The Constitution of Nigeria is the written supreme law of the Federal Republic of Nigeria. Nigeria has had many constitutions. Its current form was enacted on 29 May 1999 and inaugurated the Fourth Nigerian Republic.

Nigeria constitution 
Nigeria's structure and composition are a legacy of British colonial rule. It has over 374 multilingual groups with different cultures and traditions. This diversity contributes to Nigeria being "one of the world's most deeply divided countries" with rampant political corruption. As a result, Nigeria has undergone many attempts to form an effective constitution. These efforts include civilian and military rule, centrifugal and centralized federalism, presidential and parliamentary systems, and other political institutions.

An Order in Council enacted Nigeria's first constitutions during the colonial era when the country was administered as a Crown Colony. These constitutions include the Clifford Constitution of 1922, the Richards Constitution of 1946, the Macpherson Constitution of 1951, and the Lyttleton Constitution of 1954.

Richards constitution 
Westminster approved a new constitution for Nigeria in 1946. It was called the Richards Constitution after Governor-General Sir Arthur Richards, who was responsible for its formulation. Although it left effective power in the hands of the Governor-General and his appointed Executive Council, it also established an expanded Legislative Council empowered to deliberate on matters affecting the country. It also created three regional Houses of Assembly to consider local questions and advise the lieutenant governors. 

The Richards Constitution recognized the country's diversity by introducing  the federal principle with its regional authority. Although realistic in its assessment of the situation in Nigeria, the Richards Constitution intensified regionalism instead of encouraging political unification. It was suspended in 1950 against a call for greater autonomy.

Macpherson constitution 
An inter-parliamentary conference at Ibadan in 1950 drafted a new constitution. It was dubbed the Macpherson Constitution after the incumbent Governor-General John Stuart Macpherson. It went into effect the following year, in 1951.
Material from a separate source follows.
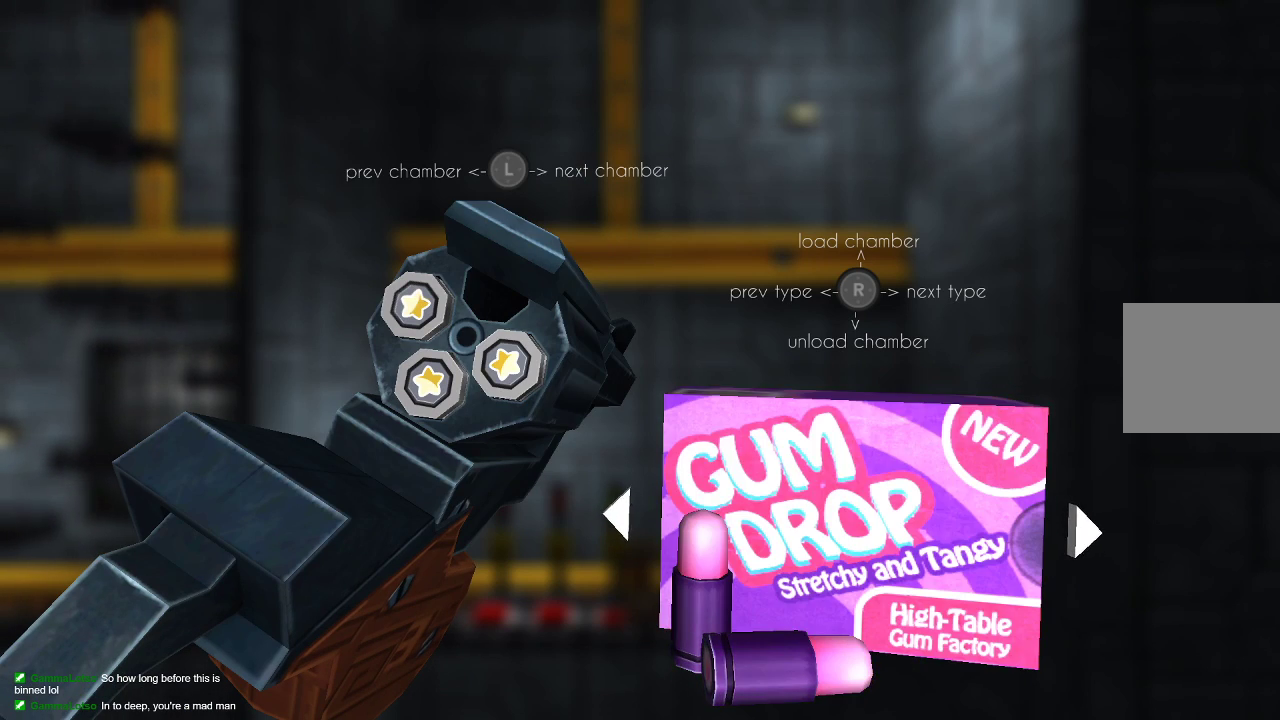
{"buttons": [], "left_stick": "center", "right_stick": "center", "events": [[33, "right_stick", "center"], [300, "right_stick", "up"], [367, "right_stick", "center"]]}
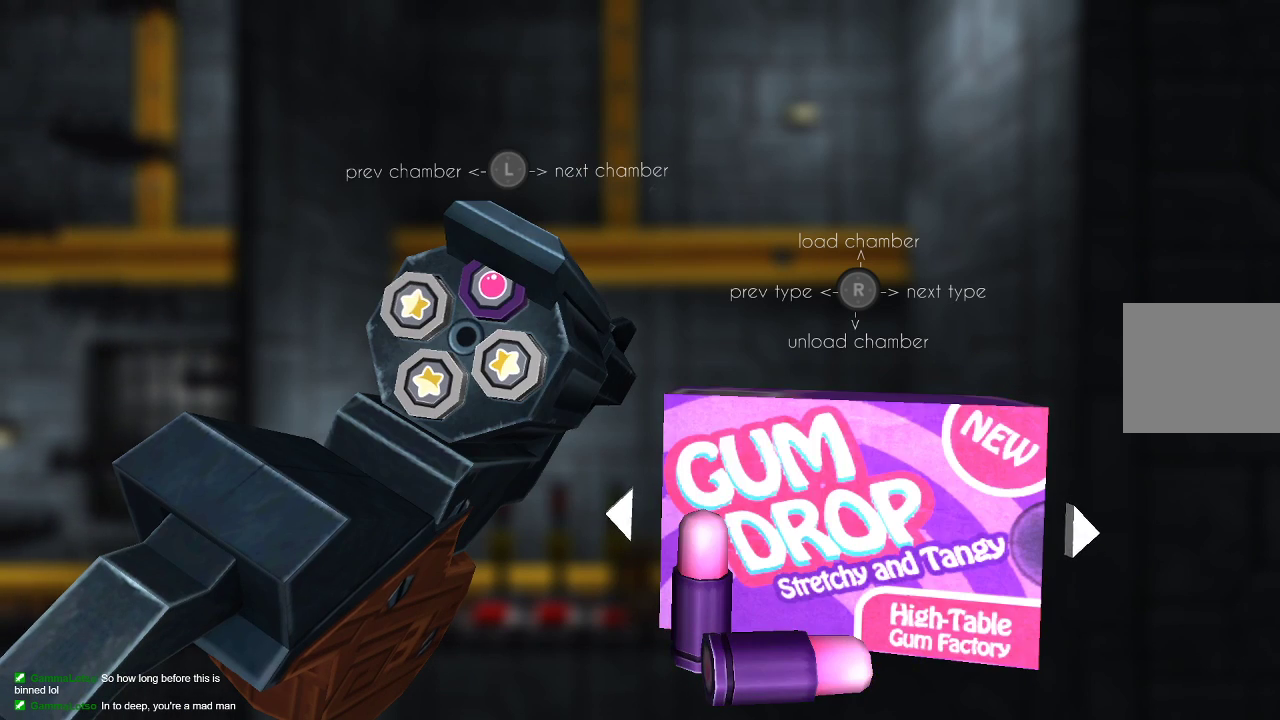
{"buttons": [], "left_stick": "right", "right_stick": "center", "events": [[33, "CIRCLE", "down"], [133, "CIRCLE", "up"], [367, "left_stick", "right"]]}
The Macpherson Constitution provided for regional autonomy and federal union, creating a central government with a Council of Ministers. This encouraged political participation and party activity at the national level. However, the regional governments had broad legislative powers that could not be overridden by the newly established 185-seat federal House of Representatives. As a result, the Macpherson Constitution significantly boosted regionalism.

Lyttleton constitution 
The next revision of the constitution was called the Lyttleton Constitution after Oliver Lyttelton, 1st Viscount Chandos. It was enacted in 1954 and firmly established the federal principle. This paved the way for Nigeria's independence from Great Britain.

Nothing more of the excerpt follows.